41. A method according to any one of claims 36 to 40, further comprising a step of removing second immobilised primers in the third proportion that are not yet extended, and removing first immobilised primers in the second proportion that are not yet extended; optionally wherein the step of removing second immobilised primers in the third proportion that are not yet extended and removing first immobilised primers in the second proportion that are not yet extended is conducted using a 3 ’-5’ exonuclease (e.g. Exol).

42. A method according to any one of claims 36 to 41, further comprising a step of exposing the solid support to first cleavage conditions and/or second cleavage conditions.

43. A method according to claim 42, wherein the first cleavage conditions and/or second cleavage conditions comprise exposure to a thermal trigger, a light trigger, and/or a chemical/biochemical trigger.

44. A method according to claim 43, wherein the solid support is exposed to a metal catalyst, or a glycosylase.

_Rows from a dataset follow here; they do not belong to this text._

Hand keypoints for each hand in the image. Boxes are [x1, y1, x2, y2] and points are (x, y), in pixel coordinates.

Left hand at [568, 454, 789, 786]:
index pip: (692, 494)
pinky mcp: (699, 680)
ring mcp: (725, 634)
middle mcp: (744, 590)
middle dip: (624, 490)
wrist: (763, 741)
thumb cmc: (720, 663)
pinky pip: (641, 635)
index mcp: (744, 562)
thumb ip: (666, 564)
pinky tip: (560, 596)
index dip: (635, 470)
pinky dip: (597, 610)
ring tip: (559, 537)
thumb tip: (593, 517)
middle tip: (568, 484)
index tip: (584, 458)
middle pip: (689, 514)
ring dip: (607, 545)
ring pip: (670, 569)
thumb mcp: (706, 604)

45. A method according to any one of claims 36 to 44, wherein the method further comprises a step of linearising the plurality of template sequences extending from the second immobilised primers of the fourth proportion and linearising the plurality of template complement sequences extending from the first immobilised primers of the second proportion.

46. A method according to claim 45, wherein the method further comprises treating the linearised template sequences and the linearised template complement sequences with a single-stranded binding protein.

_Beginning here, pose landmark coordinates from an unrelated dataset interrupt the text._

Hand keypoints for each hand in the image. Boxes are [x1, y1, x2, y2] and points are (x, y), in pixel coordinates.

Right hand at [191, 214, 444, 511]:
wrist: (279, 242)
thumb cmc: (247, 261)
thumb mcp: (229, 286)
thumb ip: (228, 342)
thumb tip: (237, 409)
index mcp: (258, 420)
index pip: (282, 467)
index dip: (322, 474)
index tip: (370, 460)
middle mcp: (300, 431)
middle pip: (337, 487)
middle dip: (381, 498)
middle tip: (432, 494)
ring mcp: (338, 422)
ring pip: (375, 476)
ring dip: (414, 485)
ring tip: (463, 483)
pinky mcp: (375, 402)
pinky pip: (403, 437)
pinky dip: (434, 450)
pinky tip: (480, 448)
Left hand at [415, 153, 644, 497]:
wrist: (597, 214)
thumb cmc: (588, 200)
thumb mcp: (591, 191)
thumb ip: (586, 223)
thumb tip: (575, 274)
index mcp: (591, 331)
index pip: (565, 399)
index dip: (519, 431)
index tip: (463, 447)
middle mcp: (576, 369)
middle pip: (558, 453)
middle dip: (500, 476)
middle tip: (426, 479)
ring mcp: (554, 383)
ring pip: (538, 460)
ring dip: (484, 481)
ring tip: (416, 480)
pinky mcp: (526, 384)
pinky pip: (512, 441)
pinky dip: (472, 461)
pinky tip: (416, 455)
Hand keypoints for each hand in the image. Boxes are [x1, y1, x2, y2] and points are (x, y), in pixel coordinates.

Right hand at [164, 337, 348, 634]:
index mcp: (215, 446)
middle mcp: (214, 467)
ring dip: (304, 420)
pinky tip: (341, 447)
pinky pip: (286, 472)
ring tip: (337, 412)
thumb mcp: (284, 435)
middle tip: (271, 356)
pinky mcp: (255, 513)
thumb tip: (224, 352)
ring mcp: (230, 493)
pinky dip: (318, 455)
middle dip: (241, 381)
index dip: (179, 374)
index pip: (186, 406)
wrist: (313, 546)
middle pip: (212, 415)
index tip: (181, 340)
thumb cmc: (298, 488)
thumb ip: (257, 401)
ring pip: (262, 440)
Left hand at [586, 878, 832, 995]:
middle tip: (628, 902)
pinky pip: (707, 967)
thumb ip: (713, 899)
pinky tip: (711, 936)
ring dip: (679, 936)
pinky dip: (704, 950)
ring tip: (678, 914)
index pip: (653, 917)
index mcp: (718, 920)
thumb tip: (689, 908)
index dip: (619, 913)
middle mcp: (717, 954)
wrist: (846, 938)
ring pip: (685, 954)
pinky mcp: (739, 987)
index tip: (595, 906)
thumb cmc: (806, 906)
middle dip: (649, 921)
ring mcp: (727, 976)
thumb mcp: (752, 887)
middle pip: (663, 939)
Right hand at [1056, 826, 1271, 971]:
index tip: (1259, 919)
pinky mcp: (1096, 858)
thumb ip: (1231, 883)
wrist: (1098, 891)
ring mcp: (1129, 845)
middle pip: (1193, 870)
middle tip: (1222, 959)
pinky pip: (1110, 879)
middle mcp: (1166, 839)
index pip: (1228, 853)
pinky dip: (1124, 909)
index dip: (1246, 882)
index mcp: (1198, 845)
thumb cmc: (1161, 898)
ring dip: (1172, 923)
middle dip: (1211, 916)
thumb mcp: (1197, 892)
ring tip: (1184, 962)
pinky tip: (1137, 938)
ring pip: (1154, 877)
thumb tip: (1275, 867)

47. A method of sequencing polynucleotide sequences, comprising: preparing polynucleotide sequences for identification using a method according to any one of claims 29 to 46; and concurrently sequencing nucleobases in the template sequences extending from the second immobilised primers of the fourth proportion and the template complement sequences extending from the first immobilised primers of the second proportion.

48. A kit comprising instructions for preparing polynucleotide sequences for identification according to any one of claims 29 to 46; and/or sequencing polynucleotide sequences according to claim 47.

49. A data processing device comprising means for carrying out a method according to any one of claims 29 to 47; optionally wherein the data processing device is a polynucleotide sequencer.

50. A computer program product comprising instructions which, when the program is executed by a processor, cause the processor to carry out a method according to any one of claims 29 to 47.

51. A computer-readable storage medium comprising instructions which, when executed by a processor, cause the processor to carry out a method according to any one of claims 29 to 47.

52. A computer-readable data carrier having stored thereon a computer program product according to claim 50.

53. A data carrier signal carrying a computer program product according to claim 50.